EJERCICIOS POR HACER –
#1 En el fragmento sobre el velatorio de Suárez, ¿qué es lo que lo disculpa todo?
#2 Haz una lista con todas las frases que, según el fragmento sobre el velatorio de Suárez, le suelta a la viuda el pariente pesado.
#3 Transcribe del fragmento sobre el velatorio de Suárez la parte que empieza con las palabras que contienen "Que Pujol o" y acaba con "amoral la política.".

Que Pujol o un autómata como Mas reivindiquen a Suárez expresa con mucha más claridad que cualquier crítica hasta qué punto resulta amoral la política.

Lo de Mas y Pujol en el velatorio del presidente Suárez es como lo de pariente pesado de casi cualquier funeral, el tipo que irrumpe en la pena y el recogimiento ajenos y le suelta a la viuda un exabrupto del tipo ¿qué tal, cómo lo llevas?, es ley de vida, te acompaño en el sentimiento, nos puede pasar a cualquiera (sin duda): son coletillas habituales, más frecuentes de lo que cabría pensar. El dolor, teórico o real, lo disculpa todo, desde las reacciones intempestivas a la curiosidad malsana, la del mirón de tanatorio, otro abundante especimen macabro. Y ningún funeral sale bien del todo, como en parte es lógico. La ceremonia de la muerte en el mundo mediterráneo contiene códigos y patrones muy complejos, significados de orden práctico y de naturaleza espiritual, ritos, mitos y reglas que hay quien se empeña en ignorar o despreciar con ruin contumacia. Todo el mundo lo ha visto, y más de una vez.

[Registros de origen]
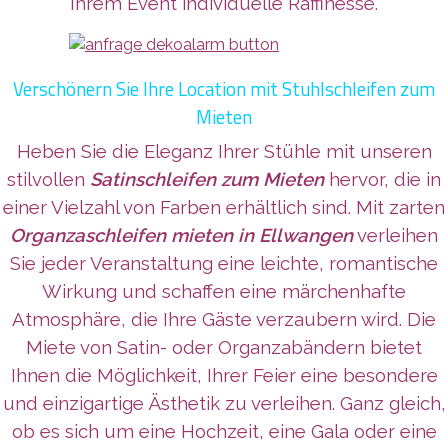
Ihrem Event individuelle Raffinesse.
Verschönern Sie Ihre Location mit Stuhlschleifen zum
Mieten
Heben Sie die Eleganz Ihrer Stühle mit unseren
stilvollen
Satinschleifen zum Mieten
hervor, die in
einer Vielzahl von Farben erhältlich sind. Mit zarten
Organzaschleifen mieten in Ellwangen
verleihen
Sie jeder Veranstaltung eine leichte, romantische
Wirkung und schaffen eine märchenhafte
Atmosphäre, die Ihre Gäste verzaubern wird. Die
Miete von Satin- oder Organzabändern bietet
Ihnen die Möglichkeit, Ihrer Feier eine besondere
und einzigartige Ästhetik zu verleihen. Ganz gleich,
ob es sich um eine Hochzeit, eine Gala oder eine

RESPUESTAS DEL EJERCICIO –
#1 El dolor, teórico o real.

#2
- ¿qué tal, cómo lo llevas?
- es ley de vida
- te acompaño en el sentimiento
- nos puede pasar a cualquiera

#3
Que Pujol o un autómata como Mas reivindiquen a Suárez expresa con mucha más claridad que cualquier crítica hasta qué punto resulta amoral la política.